• _WHAT THIS TASK INVOLVES_:
A faithful copy of every entry is the goal; keep the images out of it.
● ● ● ● ● ● ●
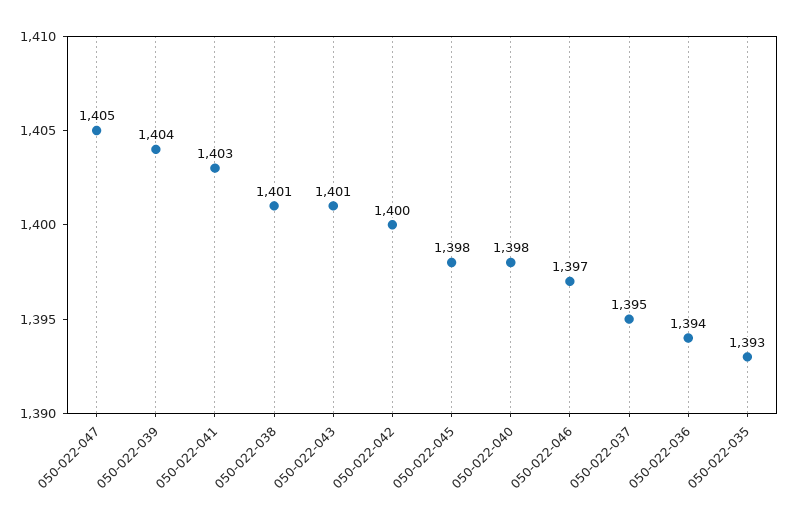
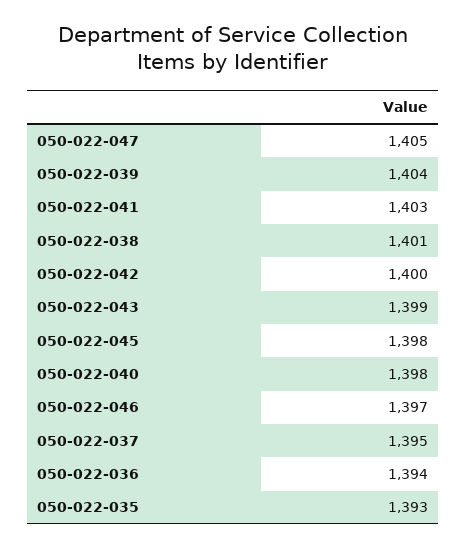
  {
    "050-022-047": 1405,
    "050-022-039": 1404,
    "050-022-041": 1403,
    "050-022-038": 1401,
-   "050-022-043": 1401,
+   "050-022-043": 1399,
    "050-022-042": 1400,
    "050-022-045": 1398,
    "050-022-040": 1398,
    "050-022-046": 1397,
    "050-022-037": 1395,
    "050-022-036": 1394,
    "050-022-035": 1393
  }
● ● ● ● ● ● ●
• _RESULT_:
  {
    "050-022-047": 1405,
    "050-022-039": 1404,
    "050-022-041": 1403,
    "050-022-038": 1401,
-   "050-022-043": 1401,
+   "050-022-043": 1399,
    "050-022-042": 1400,
    "050-022-045": 1398,
    "050-022-040": 1398,
    "050-022-046": 1397,
    "050-022-037": 1395,
    "050-022-036": 1394,
    "050-022-035": 1393
  }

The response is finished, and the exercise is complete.